The whispers had been growing for weeks, if not months, and only intensified after the Boscov’s Department Store L.L.C. filed for bankruptcy protection last week.
This is just the beginning, the lawyers, investors and turnaround specialists in the region had been thinking to themselves and saying to each other. Just wait and see; more bankruptcies are on the way.
The plunge into Chapter 11 bankruptcy protection by Boscov’s, just three years shy of its 100th anniversary and two years after it launched an ambitious expansion to fill the shoes of long-gone Strawbridge & Clothier, evoked shock and sympathy among customers and movers-and-shakers in the local business world.
The Reading family still in charge of the nation’s largest family-owned department store chain had valiantly tried to rescue their company from a severe spiral of debt payments coupled with lagging store sales.
But to those watching the economy twitch and sputter, it illustrated the perils that may spell doom for other businesses, too – particularly those that borrowed heavily during boom times, only to find themselves squeezed toward insolvency in this consumer downturn.
U.S. Bankruptcy Court data in recent months show that a wave of business bankruptcies may, indeed, be upon us.
Twice as many businesses filed for bankruptcy the first three months of this year than during the same quarter just two years ago. And business filings overall have steadily climbed since a brief dip that followed restrictive changes to the nation’s bankruptcy laws in 2005, according to the American Bankruptcy Institute.
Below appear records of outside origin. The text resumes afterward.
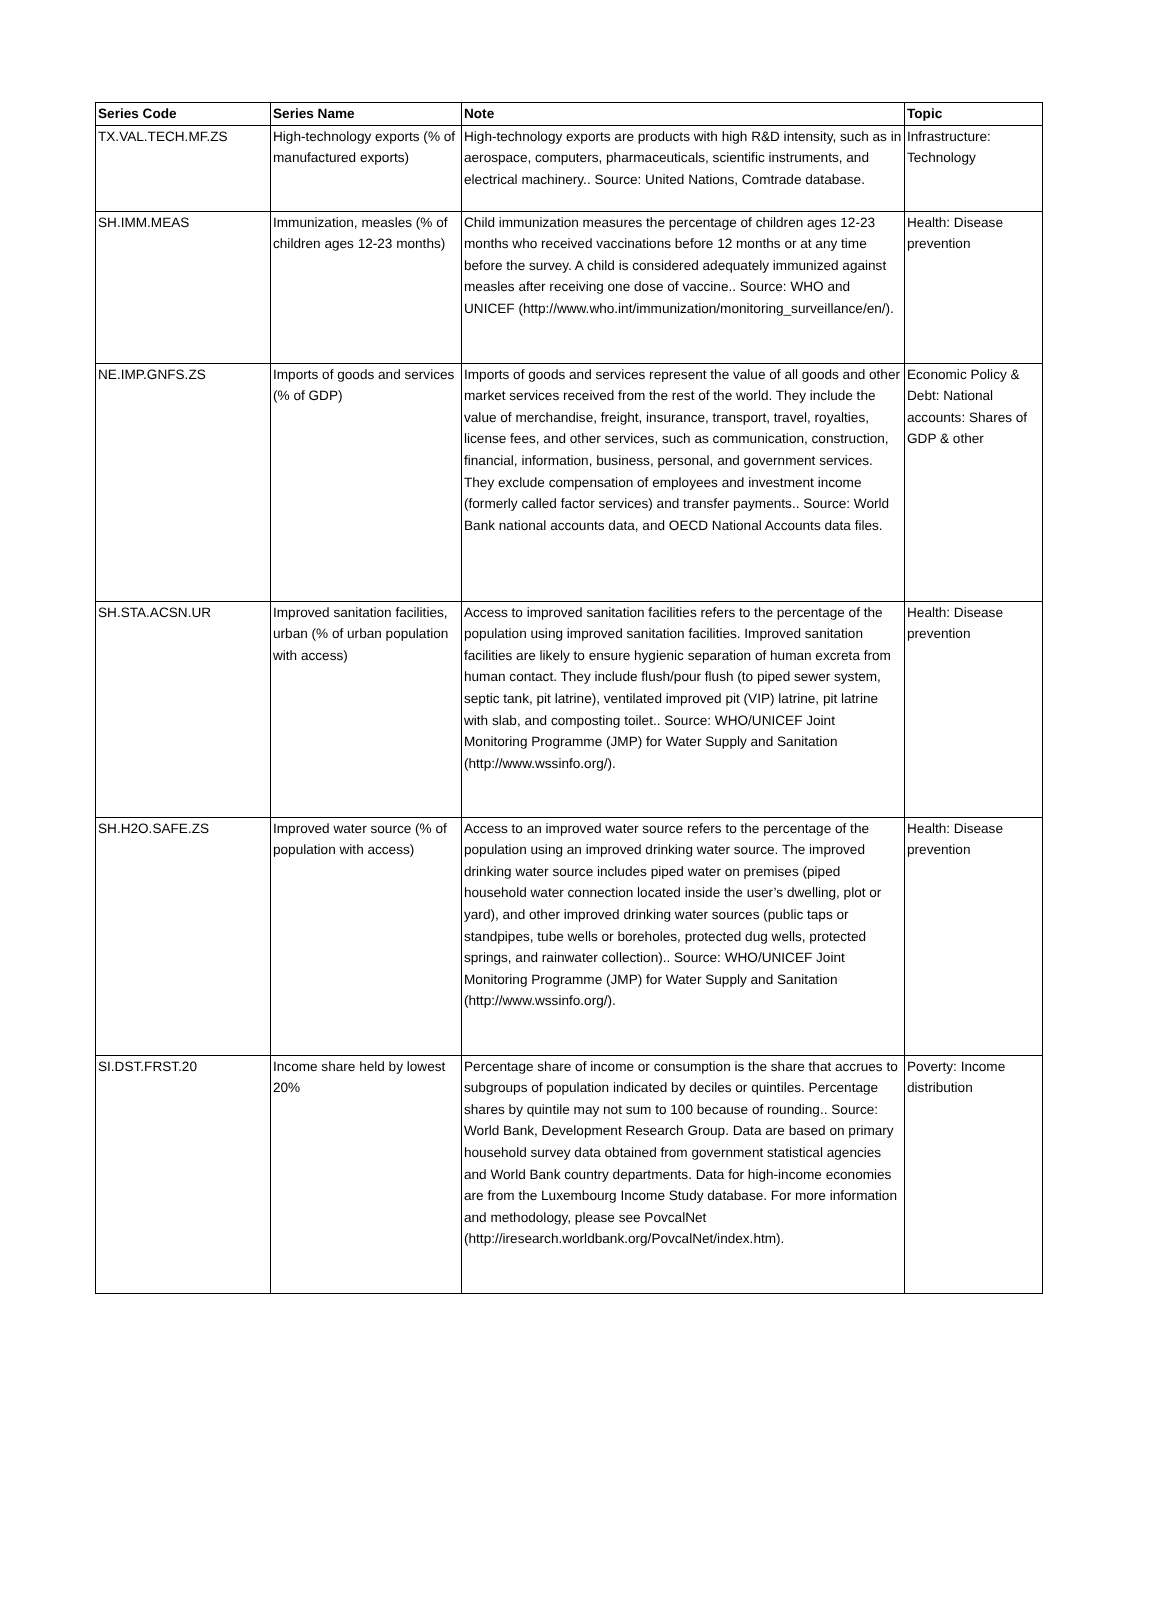| Series Code | Series Name | Note | Topic |
| --- | --- | --- | --- |
| TX.VAL.TECH.MF.ZS | High-technology exports (% of manufactured exports) | High-technology exports are products with high R&D intensity, such as in aerospace, computers, pharmaceuticals, scientific instruments, and electrical machinery.. Source: United Nations, Comtrade database. | Infrastructure: Technology |
| SH.IMM.MEAS | Immunization, measles (% of children ages 12-23 months) | Child immunization measures the percentage of children ages 12-23 months who received vaccinations before 12 months or at any time before the survey. A child is considered adequately immunized against measles after receiving one dose of vaccine.. Source: WHO and UNICEF (http://www.who.int/immunization/monitoring_surveillance/en/). | Health: Disease prevention |
| NE.IMP.GNFS.ZS | Imports of goods and services (% of GDP) | Imports of goods and services represent the value of all goods and other market services received from the rest of the world. They include the value of merchandise, freight, insurance, transport, travel, royalties, license fees, and other services, such as communication, construction, financial, information, business, personal, and government services. They exclude compensation of employees and investment income (formerly called factor services) and transfer payments.. Source: World Bank national accounts data, and OECD National Accounts data files. | Economic Policy & Debt: National accounts: Shares of GDP & other |
| SH.STA.ACSN.UR | Improved sanitation facilities, urban (% of urban population with access) | Access to improved sanitation facilities refers to the percentage of the population using improved sanitation facilities. Improved sanitation facilities are likely to ensure hygienic separation of human excreta from human contact. They include flush/pour flush (to piped sewer system, septic tank, pit latrine), ventilated improved pit (VIP) latrine, pit latrine with slab, and composting toilet.. Source: WHO/UNICEF Joint Monitoring Programme (JMP) for Water Supply and Sanitation (http://www.wssinfo.org/). | Health: Disease prevention |
| SH.H2O.SAFE.ZS | Improved water source (% of population with access) | Access to an improved water source refers to the percentage of the population using an improved drinking water source. The improved drinking water source includes piped water on premises (piped household water connection located inside the user’s dwelling, plot or yard), and other improved drinking water sources (public taps or standpipes, tube wells or boreholes, protected dug wells, protected springs, and rainwater collection).. Source: WHO/UNICEF Joint Monitoring Programme (JMP) for Water Supply and Sanitation (http://www.wssinfo.org/). | Health: Disease prevention |
| SI.DST.FRST.20 | Income share held by lowest 20% | Percentage share of income or consumption is the share that accrues to subgroups of population indicated by deciles or quintiles. Percentage shares by quintile may not sum to 100 because of rounding.. Source: World Bank, Development Research Group. Data are based on primary household survey data obtained from government statistical agencies and World Bank country departments. Data for high-income economies are from the Luxembourg Income Study database. For more information and methodology, please see PovcalNet (http://iresearch.worldbank.org/PovcalNet/index.htm). | Poverty: Income distribution |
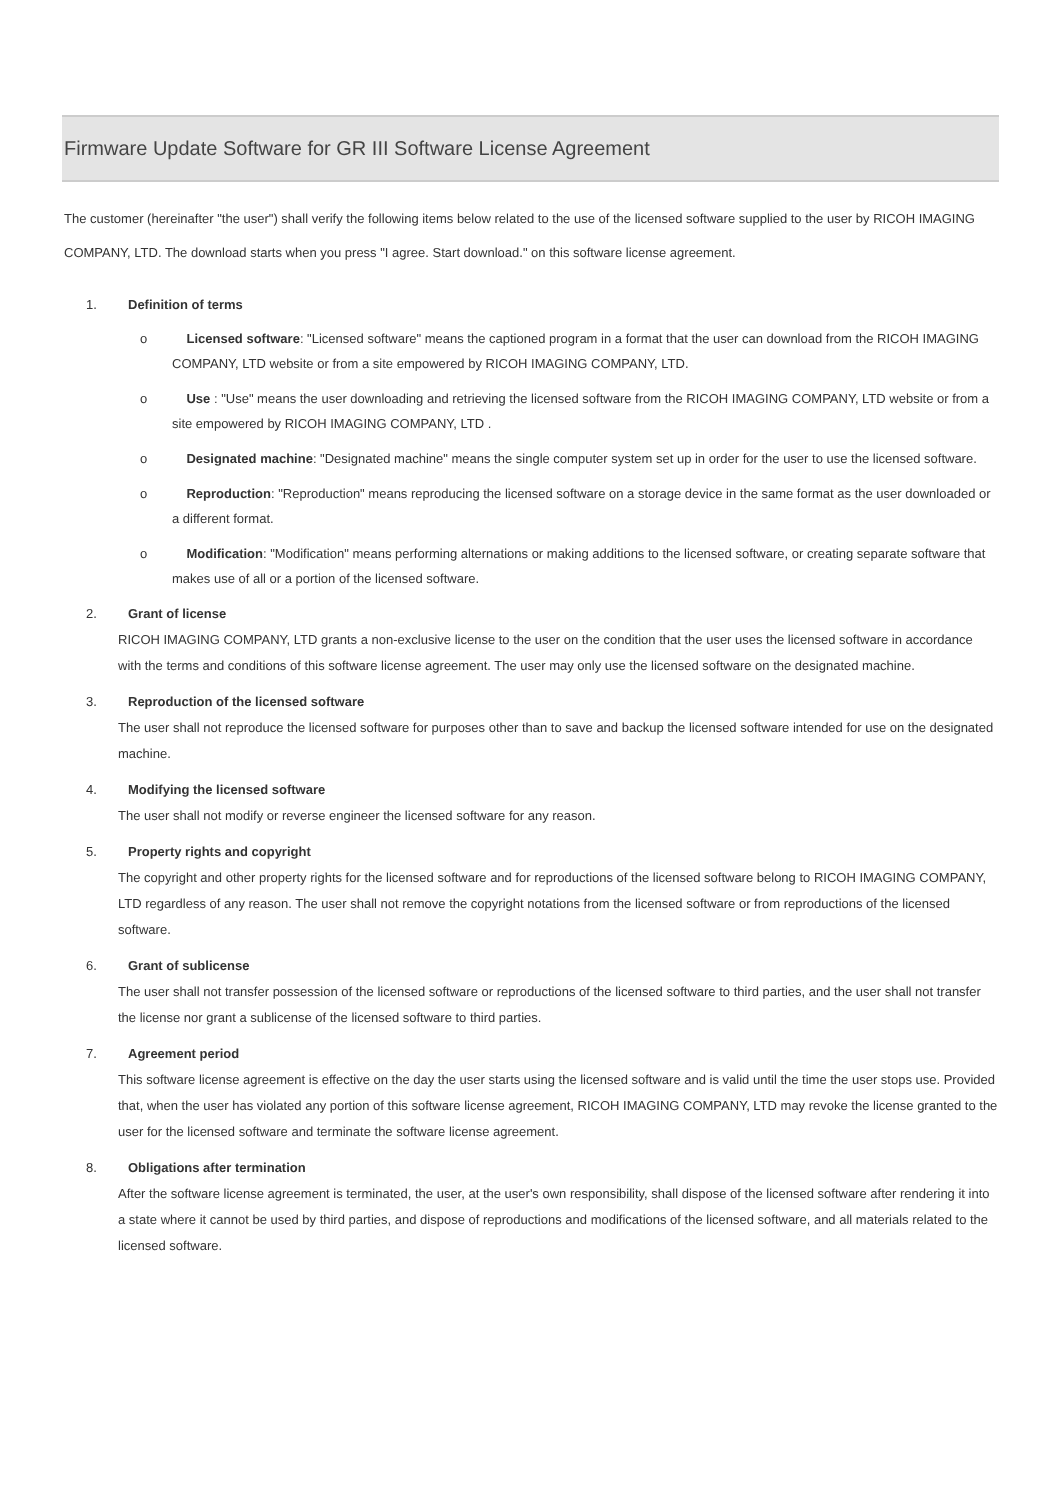Firmware Update Software for GR III Software License Agreement
The customer (hereinafter "the user") shall verify the following items below related to the use of the licensed software supplied to the user by RICOH IMAGING COMPANY, LTD. The download starts when you press "I agree. Start download." on this software license agreement.
1. Definition of terms
o Licensed software: "Licensed software" means the captioned program in a format that the user can download from the RICOH IMAGING COMPANY, LTD website or from a site empowered by RICOH IMAGING COMPANY, LTD.
o Use : "Use" means the user downloading and retrieving the licensed software from the RICOH IMAGING COMPANY, LTD website or from a site empowered by RICOH IMAGING COMPANY, LTD .
o Designated machine: "Designated machine" means the single computer system set up in order for the user to use the licensed software.
o Reproduction: "Reproduction" means reproducing the licensed software on a storage device in the same format as the user downloaded or a different format.
o Modification: "Modification" means performing alternations or making additions to the licensed software, or creating separate software that makes use of all or a portion of the licensed software.
2. Grant of license
RICOH IMAGING COMPANY, LTD grants a non-exclusive license to the user on the condition that the user uses the licensed software in accordance with the terms and conditions of this software license agreement. The user may only use the licensed software on the designated machine.
3. Reproduction of the licensed software
The user shall not reproduce the licensed software for purposes other than to save and backup the licensed software intended for use on the designated machine.
4. Modifying the licensed software
The user shall not modify or reverse engineer the licensed software for any reason.
5. Property rights and copyright
The copyright and other property rights for the licensed software and for reproductions of the licensed software belong to RICOH IMAGING COMPANY, LTD regardless of any reason. The user shall not remove the copyright notations from the licensed software or from reproductions of the licensed software.
6. Grant of sublicense
The user shall not transfer possession of the licensed software or reproductions of the licensed software to third parties, and the user shall not transfer the license nor grant a sublicense of the licensed software to third parties.
7. Agreement period
This software license agreement is effective on the day the user starts using the licensed software and is valid until the time the user stops use. Provided that, when the user has violated any portion of this software license agreement, RICOH IMAGING COMPANY, LTD may revoke the license granted to the user for the licensed software and terminate the software license agreement.
8. Obligations after termination
After the software license agreement is terminated, the user, at the user's own responsibility, shall dispose of the licensed software after rendering it into a state where it cannot be used by third parties, and dispose of reproductions and modifications of the licensed software, and all materials related to the licensed software.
While conventional wisdom suggests the numbers will toll even higher in the months to come, just how many businesses are on the precipice remains a big unknown.
“That is the 64,000-dollar question,” said J. Scott Victor, senior managing director and co-head of the Special Situations Group at National City Investment Banking in West Conshohocken.
Victor has a bird’s-eye view. The former bankruptcy lawyer has specialized for years in helping distressed companies either avoid bankruptcy or negotiate through it by finding buyers for the ailing enterprises.
Victor has weathered several recessions. He and others predict there will be fewer filings than during past recessions because changes to the law in 2005 made bankruptcies less appealing to debt-soaked businesses.
Another reason, though, is that firms like his – along with hedge funds and private-equity players, whose cash can sometimes help bail out or buy ailing companies – have cropped up over the last decade.
Such firms give creditors like banks an incentive to keep working through near-defaults with businesses long enough to sell parts or all of them rather than resorting to the costly tangle of court-supervised restructuring or liquidation.
The emergence of hedge funds and turnaround firms means “lenders are not as patient as they once were to do a restructuring,” he said. Now they “want to be paid out. And the fastest way to pay them out is to find a buyer.”
Longtime Cozen O’Connor bankruptcy lawyer Arthur J. Abramowitz, who is cochairman of the firm’s bankruptcy practice, said pre-bankruptcy hash-outs are under way with some of his clients in the distressed residential real estate sector – the hardest hit, in his view.
“They’re sitting down with the bank and trying to come up with the best deal that they can and give their properties back to the bank and walk away with the best deal possible,” Abramowitz said.
But the shaky lending environment – combined with the investment losses that some hedge funds have experienced – means there is less cash floating around. Buyers are scarce.
“Used to be you could always find bottom feeders who would pick this up,” Abramowitz said.
So far, loan-default rates are not as high as economists had projected. But that does not mean a lot of businesses are not hurting, Victor said.
“Many of the deals I’m seeing now? When the company’s in trouble,” Victor said, “it’s really in trouble.”
The businesses tell him: “We can’t make payroll next week, come help us,” Victor said.
It used to be that big banks almost always attached red flags, called covenants, to loans so that if a business started doing poorly, the banks would know in advance. How? If the ratio of sales to debt got out of whack, for example, when sales fell steeply.
But during the boom years between 2005 and the middle of last year, Victor said, many big loans were issued without covenant restrictions. If borrowers suddenly experienced a big drop in, say, revenue, banks would be in the dark.
As a result, he said, it is even harder to know when a debt-heavy company may be on the brink, Victor said.